Selected passage.
Start

BOYCOTT:  In 1880, Captain Charles Cunningham Boycott was land agent
    in County Mayo, Ireland, for an absentee owner, the Earl of Erne.
    Though the harvest had been disastrous, Captain Boycott refused to
    reduce rents and attempted to evict any tenants who could not pay
    in full. As a result, he became the object of the earliest known
    effort to force an alteration of policy by concerted nonintercourse.
    His servants departed en masse. No one would sell him food. Life
    became so miserable for him that at last he gave up and returned to
    England. To boycott is "to combine in abstaining from, or preventing
    dealings with, as a means of intimidation or coercion."

CARDIGAN:  After James Thomas Brudenell, Seventh Earl of Cardigan.

CHARLATAN:  Though villainy is as ancient as man, one particular form
    of it was named only in the 14th century, when the sharp trading of
    men from Cerreto, a village about ninety miles north of Rome, made
    them notorious and their motives suspect. Under the influence of
    Italian ciarlare, "to chatter," a Cerretano became a ciarlatano,
    and, in English, a charlatan, "one who pretends to unheld knowledge
    or ability."

CHAUVINISM:  After Nicolas Chauvin, a soldier excessively devoted to
    Napoleon; meaning blind allegiance.  I think the word has been
    changed recently, since male chauvinist appears to refer to a person
    expecting to receive blind allegiance rather than one giving it.

DERRICK:  Goodman Derrick, another Tyburn hangman, was as adept with
    the axe as with the noose; he cut off the head of the Earl of Essex
    in 1601. But it was his adeptness at gibbeting that won him
    vernacular immortality. Any hoisting apparatus employing a tackle
    rigged at the end of a spar is a derrick.

DUKES:  The Duke of Wellington's nose compared in magnitude with those
    of Cyrano de Bergerac and Schnozzola Durante. His troops called him
    "Nosey." Cockneys began to call noses dukes in his honor. Fists, by
    extension, were duke-busters. Duke-buster shrank back to duke, but
    retained the meaning "fist." When you are ordered to put up your
    dukes, you are being challenged to fisticuffs.

End

Provided records.
Start

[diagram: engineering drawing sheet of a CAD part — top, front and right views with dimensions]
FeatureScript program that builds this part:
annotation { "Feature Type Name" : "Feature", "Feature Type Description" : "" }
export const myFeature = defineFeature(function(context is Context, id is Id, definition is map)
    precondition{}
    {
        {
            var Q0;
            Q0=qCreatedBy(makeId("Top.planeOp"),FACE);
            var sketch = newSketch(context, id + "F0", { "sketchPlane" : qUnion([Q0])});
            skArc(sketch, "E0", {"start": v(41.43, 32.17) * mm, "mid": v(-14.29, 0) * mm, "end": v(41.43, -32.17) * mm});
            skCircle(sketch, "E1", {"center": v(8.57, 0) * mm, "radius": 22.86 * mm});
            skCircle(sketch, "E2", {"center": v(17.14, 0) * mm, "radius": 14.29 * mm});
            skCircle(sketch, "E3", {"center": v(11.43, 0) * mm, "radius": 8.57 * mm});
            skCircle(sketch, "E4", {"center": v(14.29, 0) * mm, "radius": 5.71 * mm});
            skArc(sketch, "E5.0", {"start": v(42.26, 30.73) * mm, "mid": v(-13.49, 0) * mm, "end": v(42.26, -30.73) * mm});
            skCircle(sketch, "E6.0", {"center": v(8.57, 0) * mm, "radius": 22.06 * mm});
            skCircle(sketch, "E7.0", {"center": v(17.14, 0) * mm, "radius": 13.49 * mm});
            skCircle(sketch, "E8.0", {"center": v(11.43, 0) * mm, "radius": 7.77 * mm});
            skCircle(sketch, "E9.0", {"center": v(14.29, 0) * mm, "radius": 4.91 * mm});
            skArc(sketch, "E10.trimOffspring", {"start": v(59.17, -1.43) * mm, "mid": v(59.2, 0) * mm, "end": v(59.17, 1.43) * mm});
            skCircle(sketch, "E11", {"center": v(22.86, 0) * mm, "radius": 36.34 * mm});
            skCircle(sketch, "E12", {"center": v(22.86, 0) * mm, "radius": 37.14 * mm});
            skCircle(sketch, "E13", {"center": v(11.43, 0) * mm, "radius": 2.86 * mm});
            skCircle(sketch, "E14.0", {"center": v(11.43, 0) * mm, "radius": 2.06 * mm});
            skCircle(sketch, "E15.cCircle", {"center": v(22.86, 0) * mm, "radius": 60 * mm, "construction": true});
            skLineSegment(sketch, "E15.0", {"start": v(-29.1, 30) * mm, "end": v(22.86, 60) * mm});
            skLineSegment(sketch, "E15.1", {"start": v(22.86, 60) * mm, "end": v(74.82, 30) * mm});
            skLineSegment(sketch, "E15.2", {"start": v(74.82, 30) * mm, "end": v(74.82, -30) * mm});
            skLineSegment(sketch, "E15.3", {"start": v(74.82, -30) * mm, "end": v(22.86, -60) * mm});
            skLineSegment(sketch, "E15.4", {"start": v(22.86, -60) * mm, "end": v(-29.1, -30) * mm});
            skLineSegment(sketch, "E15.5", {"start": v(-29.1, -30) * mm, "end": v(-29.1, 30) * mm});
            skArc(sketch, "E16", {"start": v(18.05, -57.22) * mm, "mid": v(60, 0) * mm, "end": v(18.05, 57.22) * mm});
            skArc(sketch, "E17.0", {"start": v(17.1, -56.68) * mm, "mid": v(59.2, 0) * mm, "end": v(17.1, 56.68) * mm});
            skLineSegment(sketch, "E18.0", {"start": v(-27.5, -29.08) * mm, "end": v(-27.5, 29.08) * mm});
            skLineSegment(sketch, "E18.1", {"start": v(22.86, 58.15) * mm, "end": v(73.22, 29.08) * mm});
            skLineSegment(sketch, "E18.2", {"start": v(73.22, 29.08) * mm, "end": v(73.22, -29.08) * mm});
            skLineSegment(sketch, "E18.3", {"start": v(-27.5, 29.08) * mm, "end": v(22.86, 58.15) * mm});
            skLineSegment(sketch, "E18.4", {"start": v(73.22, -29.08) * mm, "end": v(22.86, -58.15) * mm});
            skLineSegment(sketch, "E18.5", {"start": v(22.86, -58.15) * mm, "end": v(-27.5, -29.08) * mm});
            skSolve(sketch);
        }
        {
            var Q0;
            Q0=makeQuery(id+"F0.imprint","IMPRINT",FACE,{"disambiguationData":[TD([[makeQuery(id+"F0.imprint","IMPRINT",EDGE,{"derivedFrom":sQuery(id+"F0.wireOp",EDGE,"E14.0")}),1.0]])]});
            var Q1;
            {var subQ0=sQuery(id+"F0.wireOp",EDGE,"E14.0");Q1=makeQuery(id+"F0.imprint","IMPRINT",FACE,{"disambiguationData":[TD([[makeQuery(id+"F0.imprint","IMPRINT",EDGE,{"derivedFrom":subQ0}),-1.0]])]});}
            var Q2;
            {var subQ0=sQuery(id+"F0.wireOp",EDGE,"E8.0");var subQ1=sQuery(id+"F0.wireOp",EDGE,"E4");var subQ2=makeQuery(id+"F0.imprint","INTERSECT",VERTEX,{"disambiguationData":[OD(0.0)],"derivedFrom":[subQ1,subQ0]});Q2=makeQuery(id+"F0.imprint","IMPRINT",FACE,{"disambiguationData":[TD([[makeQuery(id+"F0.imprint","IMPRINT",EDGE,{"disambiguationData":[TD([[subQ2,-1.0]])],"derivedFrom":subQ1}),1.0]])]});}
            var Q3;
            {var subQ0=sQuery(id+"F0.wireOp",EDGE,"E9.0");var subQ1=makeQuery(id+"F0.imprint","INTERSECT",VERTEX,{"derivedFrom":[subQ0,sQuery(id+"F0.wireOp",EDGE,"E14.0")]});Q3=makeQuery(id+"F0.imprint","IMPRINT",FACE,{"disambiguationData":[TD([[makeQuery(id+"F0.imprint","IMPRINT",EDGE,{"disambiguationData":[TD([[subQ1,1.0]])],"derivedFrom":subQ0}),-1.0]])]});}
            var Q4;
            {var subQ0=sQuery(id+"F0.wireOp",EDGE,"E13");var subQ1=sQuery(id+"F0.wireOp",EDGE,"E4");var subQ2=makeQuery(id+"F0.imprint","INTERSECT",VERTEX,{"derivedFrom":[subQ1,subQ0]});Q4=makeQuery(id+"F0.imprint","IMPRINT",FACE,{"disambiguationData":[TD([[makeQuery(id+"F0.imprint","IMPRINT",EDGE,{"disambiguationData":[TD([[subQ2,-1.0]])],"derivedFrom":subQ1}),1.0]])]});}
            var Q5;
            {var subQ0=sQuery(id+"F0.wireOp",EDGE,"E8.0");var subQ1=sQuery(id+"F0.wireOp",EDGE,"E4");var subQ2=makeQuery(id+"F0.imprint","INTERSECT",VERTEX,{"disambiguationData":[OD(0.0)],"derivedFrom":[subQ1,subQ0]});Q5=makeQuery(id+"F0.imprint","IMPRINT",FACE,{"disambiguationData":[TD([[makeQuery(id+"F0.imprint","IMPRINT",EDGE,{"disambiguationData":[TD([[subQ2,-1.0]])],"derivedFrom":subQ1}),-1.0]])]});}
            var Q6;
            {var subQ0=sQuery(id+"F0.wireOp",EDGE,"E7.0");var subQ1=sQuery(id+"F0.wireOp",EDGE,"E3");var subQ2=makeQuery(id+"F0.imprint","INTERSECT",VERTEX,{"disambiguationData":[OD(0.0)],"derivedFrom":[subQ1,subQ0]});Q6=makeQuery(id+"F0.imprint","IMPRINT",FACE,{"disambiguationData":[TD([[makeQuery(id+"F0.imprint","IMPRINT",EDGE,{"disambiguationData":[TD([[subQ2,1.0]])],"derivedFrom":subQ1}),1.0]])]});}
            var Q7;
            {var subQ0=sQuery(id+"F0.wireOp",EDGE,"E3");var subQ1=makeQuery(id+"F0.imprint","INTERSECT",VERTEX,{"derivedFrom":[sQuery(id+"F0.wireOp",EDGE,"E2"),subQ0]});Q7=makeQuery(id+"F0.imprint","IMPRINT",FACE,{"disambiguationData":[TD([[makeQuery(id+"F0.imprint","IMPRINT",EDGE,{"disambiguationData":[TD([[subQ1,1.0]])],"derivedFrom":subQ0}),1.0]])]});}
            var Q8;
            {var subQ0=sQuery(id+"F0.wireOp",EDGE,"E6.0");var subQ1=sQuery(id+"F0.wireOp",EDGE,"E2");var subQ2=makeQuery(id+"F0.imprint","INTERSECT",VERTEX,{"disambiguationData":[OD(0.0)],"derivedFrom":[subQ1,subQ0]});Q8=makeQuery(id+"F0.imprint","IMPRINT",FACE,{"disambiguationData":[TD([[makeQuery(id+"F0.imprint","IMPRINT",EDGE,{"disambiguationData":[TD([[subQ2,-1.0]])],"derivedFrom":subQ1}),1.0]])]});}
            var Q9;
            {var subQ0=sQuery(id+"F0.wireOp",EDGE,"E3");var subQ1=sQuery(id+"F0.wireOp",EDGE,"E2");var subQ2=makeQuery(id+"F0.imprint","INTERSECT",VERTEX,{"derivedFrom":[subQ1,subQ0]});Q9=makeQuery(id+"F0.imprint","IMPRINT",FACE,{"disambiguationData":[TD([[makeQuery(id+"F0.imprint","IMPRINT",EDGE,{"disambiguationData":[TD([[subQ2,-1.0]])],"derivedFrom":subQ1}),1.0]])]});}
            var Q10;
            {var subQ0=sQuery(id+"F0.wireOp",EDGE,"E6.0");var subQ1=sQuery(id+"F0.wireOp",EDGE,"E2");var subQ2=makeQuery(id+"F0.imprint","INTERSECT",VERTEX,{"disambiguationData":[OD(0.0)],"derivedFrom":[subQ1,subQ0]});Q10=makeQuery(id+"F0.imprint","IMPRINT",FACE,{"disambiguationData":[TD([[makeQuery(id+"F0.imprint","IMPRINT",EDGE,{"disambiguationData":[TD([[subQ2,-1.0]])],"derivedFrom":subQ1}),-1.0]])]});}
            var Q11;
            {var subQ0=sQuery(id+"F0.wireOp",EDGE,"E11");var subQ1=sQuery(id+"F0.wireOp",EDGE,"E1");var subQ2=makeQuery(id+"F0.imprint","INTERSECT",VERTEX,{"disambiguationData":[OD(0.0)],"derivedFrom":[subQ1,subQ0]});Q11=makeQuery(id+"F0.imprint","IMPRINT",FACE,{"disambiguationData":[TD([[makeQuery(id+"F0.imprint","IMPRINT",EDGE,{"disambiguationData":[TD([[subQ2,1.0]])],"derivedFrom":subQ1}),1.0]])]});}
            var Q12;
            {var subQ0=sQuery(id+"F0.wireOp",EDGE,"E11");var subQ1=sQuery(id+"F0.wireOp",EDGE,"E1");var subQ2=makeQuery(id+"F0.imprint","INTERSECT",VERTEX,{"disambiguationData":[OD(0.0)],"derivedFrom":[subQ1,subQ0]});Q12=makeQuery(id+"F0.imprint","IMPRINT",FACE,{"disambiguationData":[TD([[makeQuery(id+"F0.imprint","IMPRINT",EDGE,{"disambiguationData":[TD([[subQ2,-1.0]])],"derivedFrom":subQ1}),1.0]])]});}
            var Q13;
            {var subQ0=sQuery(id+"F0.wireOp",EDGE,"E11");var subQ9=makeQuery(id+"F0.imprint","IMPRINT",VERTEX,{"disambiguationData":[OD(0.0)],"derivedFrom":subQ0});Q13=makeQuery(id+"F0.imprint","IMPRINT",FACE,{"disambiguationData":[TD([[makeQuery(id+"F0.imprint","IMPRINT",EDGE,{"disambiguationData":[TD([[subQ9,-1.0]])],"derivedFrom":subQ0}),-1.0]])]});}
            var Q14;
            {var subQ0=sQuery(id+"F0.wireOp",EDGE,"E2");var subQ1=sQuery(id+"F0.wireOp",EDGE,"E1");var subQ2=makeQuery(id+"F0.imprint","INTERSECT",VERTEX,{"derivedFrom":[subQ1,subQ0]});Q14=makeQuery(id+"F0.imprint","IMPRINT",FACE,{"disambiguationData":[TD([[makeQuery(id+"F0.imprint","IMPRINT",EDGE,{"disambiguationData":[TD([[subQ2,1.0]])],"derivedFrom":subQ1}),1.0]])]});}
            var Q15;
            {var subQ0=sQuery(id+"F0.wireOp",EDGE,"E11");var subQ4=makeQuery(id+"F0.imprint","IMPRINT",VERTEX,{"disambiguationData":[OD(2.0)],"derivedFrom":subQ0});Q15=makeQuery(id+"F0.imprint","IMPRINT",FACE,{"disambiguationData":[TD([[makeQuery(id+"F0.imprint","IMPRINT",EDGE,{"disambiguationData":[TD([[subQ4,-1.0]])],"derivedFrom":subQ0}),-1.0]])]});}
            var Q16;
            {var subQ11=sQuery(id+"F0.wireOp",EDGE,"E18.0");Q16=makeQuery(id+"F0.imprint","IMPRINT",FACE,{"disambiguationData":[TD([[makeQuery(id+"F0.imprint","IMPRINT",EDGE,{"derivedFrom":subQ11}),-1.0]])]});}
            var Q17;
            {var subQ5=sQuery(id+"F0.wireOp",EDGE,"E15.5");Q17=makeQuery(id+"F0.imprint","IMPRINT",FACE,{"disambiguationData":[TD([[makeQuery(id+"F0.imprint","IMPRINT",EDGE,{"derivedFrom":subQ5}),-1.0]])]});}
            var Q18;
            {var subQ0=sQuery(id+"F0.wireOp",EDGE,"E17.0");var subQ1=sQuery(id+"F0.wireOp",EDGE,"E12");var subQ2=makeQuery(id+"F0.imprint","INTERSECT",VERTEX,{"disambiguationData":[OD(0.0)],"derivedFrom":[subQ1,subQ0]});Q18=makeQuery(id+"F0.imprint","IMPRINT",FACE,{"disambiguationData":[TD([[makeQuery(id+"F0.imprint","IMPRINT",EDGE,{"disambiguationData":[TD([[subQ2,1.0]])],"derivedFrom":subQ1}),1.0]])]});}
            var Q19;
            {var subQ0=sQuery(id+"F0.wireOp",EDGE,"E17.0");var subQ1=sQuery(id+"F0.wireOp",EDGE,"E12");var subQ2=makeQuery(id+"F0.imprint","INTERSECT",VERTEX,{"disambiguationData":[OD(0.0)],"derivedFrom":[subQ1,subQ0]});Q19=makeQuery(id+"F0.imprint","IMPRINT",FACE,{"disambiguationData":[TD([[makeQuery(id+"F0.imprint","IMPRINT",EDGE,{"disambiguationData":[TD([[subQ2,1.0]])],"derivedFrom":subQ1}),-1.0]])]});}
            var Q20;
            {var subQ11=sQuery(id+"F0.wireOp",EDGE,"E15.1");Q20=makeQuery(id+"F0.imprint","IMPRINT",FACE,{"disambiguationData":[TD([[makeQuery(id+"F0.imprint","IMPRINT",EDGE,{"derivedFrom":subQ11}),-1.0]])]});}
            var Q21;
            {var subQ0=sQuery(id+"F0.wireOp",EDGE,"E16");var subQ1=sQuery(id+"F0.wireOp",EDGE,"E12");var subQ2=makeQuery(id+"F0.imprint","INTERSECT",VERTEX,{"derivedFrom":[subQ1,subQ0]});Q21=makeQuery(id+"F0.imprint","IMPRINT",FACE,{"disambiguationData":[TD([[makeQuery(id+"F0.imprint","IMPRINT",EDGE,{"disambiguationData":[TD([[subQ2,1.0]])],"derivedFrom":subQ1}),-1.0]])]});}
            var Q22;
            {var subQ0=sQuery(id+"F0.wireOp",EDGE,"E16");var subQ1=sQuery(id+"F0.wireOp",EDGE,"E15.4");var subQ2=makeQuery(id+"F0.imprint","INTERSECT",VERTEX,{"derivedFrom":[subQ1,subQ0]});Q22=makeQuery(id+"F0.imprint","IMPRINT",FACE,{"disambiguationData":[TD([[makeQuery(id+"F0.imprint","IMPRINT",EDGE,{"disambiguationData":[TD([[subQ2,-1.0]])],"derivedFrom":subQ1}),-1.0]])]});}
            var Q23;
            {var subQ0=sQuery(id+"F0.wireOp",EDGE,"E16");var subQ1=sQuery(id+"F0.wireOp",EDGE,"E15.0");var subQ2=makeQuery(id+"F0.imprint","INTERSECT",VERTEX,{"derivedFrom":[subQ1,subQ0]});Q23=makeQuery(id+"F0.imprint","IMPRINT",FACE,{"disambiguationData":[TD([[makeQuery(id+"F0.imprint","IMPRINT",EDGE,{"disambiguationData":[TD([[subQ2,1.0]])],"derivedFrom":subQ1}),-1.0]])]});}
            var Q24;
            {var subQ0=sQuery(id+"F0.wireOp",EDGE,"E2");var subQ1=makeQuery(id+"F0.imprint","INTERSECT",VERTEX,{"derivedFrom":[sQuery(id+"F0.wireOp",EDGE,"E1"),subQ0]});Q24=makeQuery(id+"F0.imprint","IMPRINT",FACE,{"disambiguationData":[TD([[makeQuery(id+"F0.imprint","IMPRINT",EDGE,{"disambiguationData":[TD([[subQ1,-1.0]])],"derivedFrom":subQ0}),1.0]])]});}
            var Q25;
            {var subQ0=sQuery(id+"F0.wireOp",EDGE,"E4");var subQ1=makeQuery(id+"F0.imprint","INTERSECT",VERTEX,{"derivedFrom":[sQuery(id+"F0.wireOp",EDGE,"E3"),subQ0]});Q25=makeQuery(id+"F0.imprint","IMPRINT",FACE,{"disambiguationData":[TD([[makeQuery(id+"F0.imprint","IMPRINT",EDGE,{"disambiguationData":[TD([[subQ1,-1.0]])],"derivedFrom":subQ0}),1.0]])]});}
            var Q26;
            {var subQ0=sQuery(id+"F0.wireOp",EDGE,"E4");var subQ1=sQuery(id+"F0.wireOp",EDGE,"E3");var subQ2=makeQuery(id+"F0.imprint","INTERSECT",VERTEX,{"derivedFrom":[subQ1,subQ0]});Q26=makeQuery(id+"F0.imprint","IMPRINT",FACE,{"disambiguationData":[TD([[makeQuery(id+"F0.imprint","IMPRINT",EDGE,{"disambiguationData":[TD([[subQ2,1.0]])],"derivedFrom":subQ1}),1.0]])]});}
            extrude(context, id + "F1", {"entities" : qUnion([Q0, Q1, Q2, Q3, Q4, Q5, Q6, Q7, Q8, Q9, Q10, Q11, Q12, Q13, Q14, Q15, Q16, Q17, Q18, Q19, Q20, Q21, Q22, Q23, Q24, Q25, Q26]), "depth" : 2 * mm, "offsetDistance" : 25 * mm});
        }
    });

End

Carry the word-origin glossary forward from its last line, adding further words in the same format and style.

FUDGE:  Isaac D'Israeli, father of the 19th-century British prime
    minister, found in a 17th-century pamphlet a curious origin of the
    word fudge, meaning "Nonsense! Humbug!" He quotes: "There was in
    our time one Captain Fudge, commander of a merchantman [the Black
    Eagle], who upon his return from a voyage, how ill fraught soever
    his ship was, always brought home to his owners a good crop of lies;
    so much that now, aboard ship, the sailors when they hear a great
    lie told, cry out, 'You fudge it.'"

GAT:  A contraction of gatling gun, the name of the first machine gun,
    invented by R. G. Gatling.  Not to be confused with "Tommy guns"
    which are the Thompson submachine guns.  A gat has come be a a
    generic term for any portable firearm.

GIBBERISH:  Being "rapid, inarticulate, foolish talk," it probably
    corrupts the imitative "jabber."  But Dr. Samuel Johnson, king of
    lexicographers (though occasionally he nodded on his throne: once
    he called an attic attic the highest room of a house, and the
    cockloft the room over the attic), attributed gibberish to Geber,
    the name of a legendary Arabian alchemist.

GRANGERIZE: To grangerize is to illustrate text with pictures taken from
    other books or publications, from Jame Granger, an Anglican divine
    who in 1769 published a "Biographical History of England", leaving
    spaces in the text where illustrations filched from other texts
    could be inserted.

GUILLOTINE:  The inventor, a French physician, J. I. Guillotin, thought
    his invention was a great humanitarian contribution: a speedier and
    more efficient method than the drawn-out tortures which had been
    used previously for administering the death penalty.

GUY:  This term actually derives from Guy Fawkes and the British festival,
    Guy Fawkes' Day.

MONKEY WRENCH:  A monkey wrench is a wrench with a fixed jaw and an
    adjustable jaw set at right angles to the handle. Tradition says it
    was first devised by a London blacksmith named Charles Moncke,
    Moncke changing to monkey by folk derivation. A difficulty with this
    theory, as Mencken has pointed out, is that the British call a
    monkey wrench a spanner. In 1932-33, the Boston Transcript traced
    the invention to 1856, crediting it to a Yankee named Monk, employed
    by the firm of Bemis and Call in Springfield, Massachusetts.

QUISLING:  After Vikdun Quisling, the Norwegian Prime Minister who
    invited the Germans to occupy his country at the start of World War II.

SANDWICH:  After Fourth Earl of Sandwich (1718-92), for whom sandwiches
    were made so that he could stay at the gambling table without
    interruptions for meals.

SHRAPNEL:  Invented by General Henry Shrapnel (1761-1842), British
    artillery officer.

SILHOUETTE:  After Etienne de Silhouette (1709-67) with reference to
    his evanescent career (March-November 1759) as French
    controller-general.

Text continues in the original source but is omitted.